The Matchmaker, di Benedetta Argentieri
La regista prosegue l’indagine sul ruolo delle donne in guerra, ma stavolta non riesce ad essere davvero incisiva. Fuori concorso
Tooba Gondal aveva solo 20 anni quando è partita da Londra, abbandonando gli studi universitari e la famiglia, alla volta della Siria, per sposarsi con un miliziano dell’ISIS e unirsi a Daesh, lo Stato Islamico. In breve tempo, è diventata una delle più conosciute e agguerrite jihadiste del mondo, accusata di aver reclutato una dozzina di donne occidentali per portarle in Siria e darle in sposa ai combattenti (e per questo ribattezzata “The Matchmaker”), attraverso una massiccia propaganda social, in particolare su Twitter. Sotto lo pseudonimo di Umm Muthanna, tramite tweet e messaggi privati, la giovane ha condiviso il proprio estremismo, esultando per stragi e morti operate dagli estremisti. Ma non appena l’ISIS ha cominciato a perdere terreno, sconfitto dall’esercito di liberazione curdo, Gondal è scomparsa da internet.

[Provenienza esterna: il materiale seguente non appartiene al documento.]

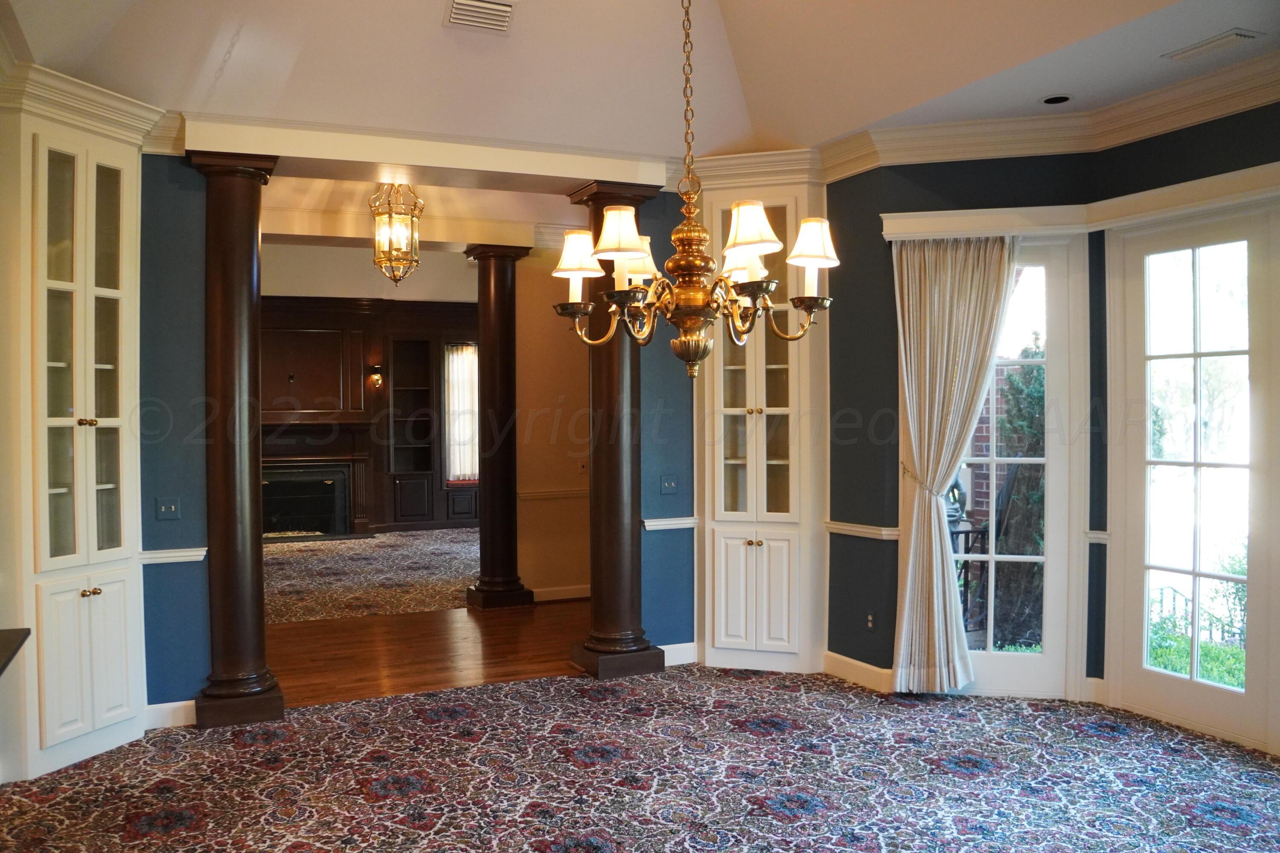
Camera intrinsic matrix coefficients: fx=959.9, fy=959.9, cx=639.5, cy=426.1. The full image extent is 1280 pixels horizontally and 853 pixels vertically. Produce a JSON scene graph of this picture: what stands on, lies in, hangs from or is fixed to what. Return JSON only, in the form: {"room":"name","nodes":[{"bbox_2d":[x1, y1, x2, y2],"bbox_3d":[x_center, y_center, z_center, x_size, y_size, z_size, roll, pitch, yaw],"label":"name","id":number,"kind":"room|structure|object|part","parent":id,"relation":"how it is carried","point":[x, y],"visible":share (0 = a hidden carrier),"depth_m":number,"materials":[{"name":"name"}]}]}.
{"room":"dining room","nodes":[
{"label":"dining room","id":0,"kind":"room"},
{"bbox_2d":[138,154,210,715],"bbox_3d":[-2.534,-0.016,4.683,0.844,3.016,0.213,-1,1,-23],"label":"blue wall","id":1,"kind":"structure","parent":0,"point":[184,195],"depth_m":4.72,"materials":[{"name":"blue paint"}]},
{"bbox_2d":[154,496,181,519],"bbox_3d":[-2.305,0.405,4.683,0.109,0.115,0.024,-1,1,-23],"label":"light switch","id":2,"kind":"object","parent":1,"relation":"attached to","point":[169,506],"visible":0.98,"depth_m":4.69,"materials":[{"name":"blue plastic"}]},
{"bbox_2d":[144,699,196,729],"bbox_3d":[-2.328,1.420,4.717,0.398,0.116,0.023,-1,1,-23],"label":"baseboard","id":3,"kind":"structure","parent":1,"relation":"attached to","point":[158,712],"depth_m":4.73,"materials":[{"name":"white paint"}]},
{"bbox_2d":[139,546,208,563],"bbox_3d":[-2.295,0.631,4.700,0.297,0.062,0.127,-1,1,-23],"label":"chair rail","id":4,"kind":"object","parent":1,"relation":"attached to","point":[158,556],"visible":0.41,"depth_m":4.68,"materials":[{"name":"white paint"}]},
{"bbox_2d":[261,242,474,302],"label":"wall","id":5,"kind":"structure","parent":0,"point":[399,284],"depth_m":11.54,"materials":[{"name":"white paint"}]},
{"bbox_2d":[262,291,479,537],"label":"far wall","id":6,"kind":"structure","parent":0,"point":[466,322],"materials":[{"name":"brown wood"}]},
{"bbox_2d":[259,417,372,537],"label":"fireplace","id":7,"kind":"object","parent":6,"relation":"attached to","point":[304,528],"visible":0.74,"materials":[{"name":"black"}]},
{"bbox_2d":[366,364,384,386],"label":"wall sconce","id":8,"kind":"object","parent":6,"relation":"attached to","point":[376,379],"visible":0.98,"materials":[{"name":"metal"}]},
{"bbox_2d":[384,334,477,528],"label":"built-in bookcase","id":9,"kind":"object","parent":6,"relation":"in","point":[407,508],"visible":0.8,"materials":[{"name":"wood"}]},
{"bbox_2d":[443,342,479,485],"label":"window","id":10,"kind":"structure","parent":6,"relation":"in","point":[454,464],"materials":[{"name":"white"}]},
{"bbox_2d":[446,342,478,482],"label":"curtain","id":11,"kind":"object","parent":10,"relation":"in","point":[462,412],"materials":[{"name":"white fabric"}]},
{"bbox_2d":[264,599,587,707],"bbox_3d":[-1.328,1.492,6.692,5.463,0.099,3.054,-1,1,-23],"label":"hardwood floor","id":12,"kind":"structure","parent":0,"point":[482,628],"depth_m":6.18,"materials":[{"name":"brown wood"}]},
{"bbox_2d":[261,526,480,625],"bbox_3d":[-2.688,1.408,9.598,4.860,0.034,4.587,-1,1,-23],"label":"carpet","id":13,"kind":"structure","parent":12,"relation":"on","point":[284,560],"depth_m":9.11,"materials":[{"name":"carpet"}]},
{"bbox_2d":[463,243,532,609],"bbox_3d":[-1.132,0.008,7.589,0.448,2.900,0.463,-1,1,-23],"label":"column","id":14,"kind":"structure","parent":12,"relation":"on","point":[489,590],"depth_m":7.48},
{"bbox_2d":[261,170,590,250],"bbox_3d":[-1.601,-1.671,6.888,4.721,0.224,3.472,-1,1,-23],"label":"hallway ceiling","id":15,"kind":"structure","parent":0,"point":[482,240],"depth_m":7.07,"materials":[{"name":"white paint"}]},
{"bbox_2d":[370,182,424,284],"bbox_3d":[-1.632,-1.377,6.459,0.338,0.839,0.337,-1,1,-23],"label":"pendant lantern","id":16,"kind":"object","parent":15,"relation":"hanging from","point":[397,279],"visible":1,"depth_m":6.40,"materials":[{"name":"gold metal"}]},
{"bbox_2d":[511,250,590,602],"bbox_3d":[-0.269,-0.080,8.103,2.201,3.018,0.174,-1,1,-23],"label":"hallway wall","id":17,"kind":"structure","parent":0,"point":[539,309],"depth_m":7.82,"materials":[{"name":"beige paint"}]},
{"bbox_2d":[517,487,587,500],"bbox_3d":[-0.534,0.566,8.240,1.449,0.066,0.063,-1,1,-23],"label":"chair rail","id":18,"kind":"object","parent":17,"relation":"attached to","point":[529,496],"visible":0.42,"depth_m":8.14,"materials":[{"name":"beige paint"}]},
{"bbox_2d":[531,584,592,602],"bbox_3d":[-0.424,1.370,7.956,1.591,0.113,0.020,-1,1,-23],"label":"baseboard","id":19,"kind":"structure","parent":17,"relation":"attached to","point":[557,598],"depth_m":7.91,"materials":[{"name":"white paint"}]},
{"bbox_2d":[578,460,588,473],"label":"light switch","id":20,"kind":"object","parent":17,"relation":"attached to","point":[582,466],"visible":0.93,"depth_m":7.77,"materials":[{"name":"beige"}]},
{"bbox_2d":[0,661,1279,852],"bbox_3d":[0.223,1.516,2.772,6.098,0.089,5.850,-1,1,-23],"label":"carpeted floor","id":21,"kind":"structure","parent":0,"point":[489,695],"depth_m":3.97,"materials":[{"name":"carpet"}]},
{"bbox_2d":[0,92,145,782],"bbox_3d":[-2.542,0.041,4.254,0.575,2.902,0.621,-1,1,-23],"label":"corner cabinet","id":22,"kind":"object","parent":21,"relation":"on","point":[109,710],"visible":0.98,"depth_m":4.14,"materials":[{"name":"paint"}]},
{"bbox_2d":[0,627,31,675],"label":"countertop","id":23,"kind":"object","parent":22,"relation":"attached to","point":[18,645],"visible":0.99,"depth_m":3.26,"materials":[{"name":"brown wood"}]},
{"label":"glass doors","id":24,"kind":"part","parent":22,"relation":"part of","materials":[{"name":"glass"}]},
{"bbox_2d":[0,58,171,150],"bbox_3d":[-2.550,-1.394,4.084,0.897,0.169,0.942,-1,1,-23],"label":"crown molding","id":25,"kind":"structure","parent":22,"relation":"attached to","point":[114,103],"depth_m":4.20,"materials":[{"name":"white paint"}]},
{"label":"knob","id":26,"kind":"part","parent":22,"relation":"part of","materials":[{"name":"gold metal"}]},
{"bbox_3d":[-2.386,1.005,4.151,0.281,0.706,0.338,-1,1,-23],"label":"doors","id":27,"kind":"part","parent":22,"relation":"part of","materials":[{"name":"white paint"}]},
{"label":"knobs","id":28,"kind":"part","parent":22,"relation":"part of","materials":[{"name":"gold metal"}]},
{"bbox_2d":[187,147,286,729],"bbox_3d":[-2.041,0.053,4.867,0.423,2.869,0.450,-1,1,-23],"label":"left column","id":29,"kind":"structure","parent":21,"relation":"on","point":[251,690],"depth_m":4.75,"materials":[{"name":"brown wood"}]},
{"bbox_2d":[569,177,669,678],"bbox_3d":[-0.143,0.011,5.655,0.475,2.900,0.482,-1,1,-23],"label":"right column","id":30,"kind":"structure","parent":21,"relation":"on","point":[644,647],"depth_m":5.56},
{"bbox_2d":[694,165,829,675],"bbox_3d":[0.709,-0.022,5.714,0.658,2.937,0.607,-1,1,-23],"label":"corner cabinet","id":31,"kind":"object","parent":21,"relation":"on","point":[717,359],"visible":0.82,"depth_m":5.56,"materials":[{"name":"white paint"}]},
{"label":"glass doors","id":32,"kind":"part","parent":31,"relation":"part of","materials":[{"name":"glass"}]},
{"bbox_3d":[0.656,0.966,5.586,0.389,0.743,0.304,-1,1,-23],"label":"doors","id":33,"kind":"part","parent":31,"relation":"part of","materials":[{"name":"white paint"}]},
{"bbox_2d":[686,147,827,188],"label":"crown molding","id":34,"kind":"structure","parent":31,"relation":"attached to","point":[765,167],"depth_m":5.52,"materials":[{"name":"white paint"}]},
{"bbox_2d":[0,0,1279,164],"bbox_3d":[0.313,-1.848,2.767,5.761,0.710,5.879,-1,1,-23],"label":"ceiling","id":35,"kind":"structure","parent":0,"point":[833,130],"depth_m":4.51,"materials":[{"name":"white paint"}]},
{"bbox_2d":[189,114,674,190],"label":"header beam","id":36,"kind":"structure","parent":35,"relation":"attached to","point":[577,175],"depth_m":5.03,"materials":[{"name":"paint"}]},
{"bbox_2d":[444,0,515,33],"bbox_3d":[-0.717,-1.870,4.325,0.292,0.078,0.262,-1,1,-23],"label":"ceiling vent","id":37,"kind":"object","parent":35,"relation":"attached to","point":[454,18],"visible":0.98,"depth_m":4.33,"materials":[{"name":"white metal"}]},
{"bbox_2d":[551,0,837,377],"bbox_3d":[0.160,-1.105,3.022,0.847,1.900,0.840,-1,1,-23],"label":"chandelier","id":38,"kind":"object","parent":35,"relation":"hanging from","point":[635,237],"visible":1,"depth_m":2.97,"materials":[{"name":"gold metal"}]},
{"bbox_3d":[-0.066,-0.623,3.106,0.198,0.155,0.190,-1,1,-23],"label":"lampshade","id":39,"kind":"part","parent":38,"relation":"part of","materials":[{"name":"fabric"}]},
{"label":"lampshade","id":40,"kind":"part","parent":38,"relation":"part of","materials":[{"name":"fabric"}]},
{"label":"finial","id":41,"kind":"part","parent":38,"relation":"part of","materials":[{"name":"gold metal"}]},
{"bbox_2d":[1040,93,1072,104],"bbox_3d":[2.000,-1.572,4.615,0.149,0.021,0.148,-1,1,-23],"label":"recessed light","id":42,"kind":"object","parent":35,"relation":"in","point":[1050,100],"visible":0.98,"depth_m":4.61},
{"bbox_2d":[1162,28,1261,62],"bbox_3d":[2.336,-1.551,3.913,0.152,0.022,0.326,-1,1,-23],"label":"ceiling vent","id":43,"kind":"object","parent":35,"relation":"attached to","point":[1236,33],"visible":0.99,"depth_m":3.88,"materials":[{"name":"white metal"}]},
{"bbox_2d":[637,188,697,659],"bbox_3d":[0.258,-0.061,5.923,0.780,3.019,0.173,-1,1,-23],"label":"blue wall","id":44,"kind":"structure","parent":0,"point":[667,347],"depth_m":5.79,"materials":[{"name":"blue paint"}]},
{"bbox_2d":[659,474,678,494],"bbox_3d":[0.176,0.351,5.705,0.111,0.114,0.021,-1,1,-23],"label":"light switch","id":45,"kind":"object","parent":44,"relation":"attached to","point":[672,486],"visible":0.97,"depth_m":5.71,"materials":[{"name":"blue plastic"}]},
{"bbox_2d":[640,516,698,530],"bbox_3d":[0.174,0.577,5.726,0.346,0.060,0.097,-1,1,-23],"label":"chair rail","id":46,"kind":"object","parent":44,"relation":"attached to","point":[652,523],"visible":0.51,"depth_m":5.69,"materials":[{"name":"white paint"}]},
{"bbox_2d":[660,641,696,666],"bbox_3d":[0.144,1.383,5.785,0.488,0.122,0.019,-1,1,-23],"label":"baseboard","id":47,"kind":"structure","parent":44,"relation":"attached to","point":[662,647],"depth_m":5.82,"materials":[{"name":"white paint"}]},
{"bbox_2d":[821,148,1105,696],"bbox_3d":[1.734,-0.078,5.211,1.328,3.045,0.197,0,1,15],"label":"wall","id":48,"kind":"structure","parent":0,"point":[845,304],"depth_m":5.17,"materials":[{"name":"paint"}]},
{"bbox_2d":[823,649,893,692],"bbox_3d":[1.264,1.379,5.285,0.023,0.123,0.748,-1,1,-23],"label":"baseboard","id":49,"kind":"structure","parent":48,"relation":"attached to","point":[848,660],"depth_m":5.36,"materials":[{"name":"white paint"}]},
{"bbox_2d":[823,519,899,540],"bbox_3d":[1.242,0.578,5.367,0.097,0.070,0.566,-1,1,-23],"label":"chair rail","id":50,"kind":"object","parent":48,"relation":"attached to","point":[833,526],"visible":0.55,"depth_m":5.32,"materials":[{"name":"white paint"}]},
{"bbox_2d":[864,611,875,630],"bbox_3d":[1.256,1.066,5.234,0.010,0.114,0.068,-1,1,-23],"label":"wall socket","id":51,"kind":"object","parent":48,"relation":"attached to","point":[870,618],"visible":0.98,"depth_m":5.23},
{"bbox_2d":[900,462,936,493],"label":"curtain tieback","id":52,"kind":"object","parent":48,"relation":"attached to","point":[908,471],"visible":0.4,"depth_m":5.11,"materials":[{"name":"gold metal"}]},
{"bbox_2d":[949,234,1087,696],"bbox_3d":[1.894,0.236,5.090,0.828,2.424,0.135,0,1,13],"label":"glass door","id":53,"kind":"structure","parent":48,"relation":"in","point":[995,658],"depth_m":5.03,"materials":[{"name":"white glass"}]},
{"bbox_2d":[811,52,1279,185],"bbox_3d":[2.034,-1.446,3.241,2.528,0.165,4.055,-1,1,-23],"label":"crown molding","id":54,"kind":"structure","parent":48,"relation":"attached to","point":[1241,108],"depth_m":4.81,"materials":[{"name":"white paint"}]},
{"bbox_2d":[884,162,1279,240],"bbox_3d":[2.338,-1.052,4.337,0.734,0.118,1.842,-1,1,-23],"label":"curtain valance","id":55,"kind":"object","parent":48,"relation":"attached to","point":[988,232],"visible":0.89,"depth_m":4.67,"materials":[{"name":"paint"}]},
{"bbox_2d":[890,233,1016,693],"bbox_3d":[1.649,0.182,5.028,0.683,2.462,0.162,0,1,16],"label":"curtain","id":56,"kind":"object","parent":55,"relation":"hanging from","point":[935,600],"visible":0.95,"depth_m":5.04,"materials":[{"name":"beige fabric"}]},
{"bbox_2d":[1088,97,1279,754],"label":"right wall","id":57,"kind":"structure","parent":0,"point":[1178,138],"depth_m":4.61,"materials":[{"name":"paint"}]},
{"bbox_2d":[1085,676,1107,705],"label":"baseboard","id":58,"kind":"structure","parent":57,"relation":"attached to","point":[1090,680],"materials":[{"name":"white paint"}]},
{"bbox_2d":[1085,529,1110,543],"bbox_3d":[2.334,0.561,4.887,0.077,0.061,0.119,-1,1,-23],"label":"chair rail","id":59,"kind":"object","parent":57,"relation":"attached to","point":[1101,536],"visible":0.34,"depth_m":4.86,"materials":[{"name":"white paint"}]},
{"bbox_2d":[1107,196,1279,752],"bbox_3d":[2.659,0.228,4.514,0.135,2.400,0.933,-1,1,-23],"label":"glass door","id":60,"kind":"structure","parent":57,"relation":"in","point":[1223,700],"depth_m":4.56,"materials":[{"name":"glass"}]},
{"label":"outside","id":61,"kind":"structure","parent":0,"visible":0},
{"bbox_2d":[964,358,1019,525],"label":"brick wall","id":62,"kind":"structure","parent":61,"point":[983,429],"depth_m":8.30,"materials":[{"name":"red brick"}]},
{"bbox_2d":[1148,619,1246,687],"label":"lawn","id":63,"kind":"structure","parent":61,"point":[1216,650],"depth_m":6.17,"materials":[{"name":"green plant"}]},
{"label":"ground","id":64,"kind":"structure","parent":61,"visible":0},
{"bbox_2d":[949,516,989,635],"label":"metal railing","id":65,"kind":"object","parent":64,"relation":"on","point":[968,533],"visible":0.39,"depth_m":6.30,"materials":[{"name":"black metal"}]},
{"bbox_2d":[992,343,1045,648],"bbox_3d":[3.079,0.448,7.227,0.852,2.458,1.039,-1,1,-23],"label":"shrub","id":66,"kind":"object","parent":64,"relation":"on","point":[1013,421],"visible":0.37,"depth_m":7.07,"materials":[{"name":"green plant"}]},
{"bbox_2d":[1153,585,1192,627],"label":"metal railing","id":67,"kind":"object","parent":64,"relation":"on","point":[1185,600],"visible":0.34,"depth_m":7.66,"materials":[{"name":"black metal"}]},
{"bbox_2d":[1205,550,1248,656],"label":"shrub","id":68,"kind":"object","parent":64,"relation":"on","point":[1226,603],"visible":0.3,"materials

La regista Benedetta Argentieri l’ha ritrovata in un campo di prigionia in Siria nel 2019 e ha dato il via ad un progetto che vede Gondal protagonista di una lunga intervista esclusiva.
Durante gli incontri, Argentieri tenta di scardinare l’immagine offerta dalla jihadista di donna sottomessa, plagiata e quindi non responsabile delle proprie azioni, mostrandosi accogliente e curiosa, ferma ma mai inquisitoria, in modo tale che eventuali contraddizioni e ambiguità emergano spontaneamente dal flusso di parole di Gondal e mai invece un cortocircuito dato dal botta e risposta. Alla lunga intervista frontale, Argentieri alterna qualche ripresa nel campo di prigionia siriano dove ha incontrato per la prima volta Tooba, detenuta insieme ai figli e dove la regista ha avuto modo di raccogliere anche le testimonianze di altre prigioniere che hanno confermato la partecipazione attiva delle donne all’interno dello Stato Islamico, come reclutatrici e a capo della tratta di schiave yazide, contraddicendo le dichiarazioni di Gondal sulla totale estraneità delle donne di Daesh al processo decisionale e militante. La regista, che in precedenza aveva già diretto due documentari (Our War e I Am the Revolution) sembra essere sempre troppo indulgente, mai veramente decisa e capace di mettere in discussione le dichiarazioni dell’intervistata e in difficoltà di fronte alla freddezza di Tooba Gondal. E laddove l’intervistata si mostra evasiva, il documentario arranca nel percorrere altre strade per fornire risposta alle domande rimaste in sospeso, proprio a causa dell’esiguo numero di testimonianze. Anche la via dell’analisi sociologica rappresentata dallo studioso Simon Cottee, che segue l’attività di Gondal dal 2015, si disperde, disseminata a morsi tra un primo piano e l’altro della jihadista, risultando in tal modo troppo poco incisiva.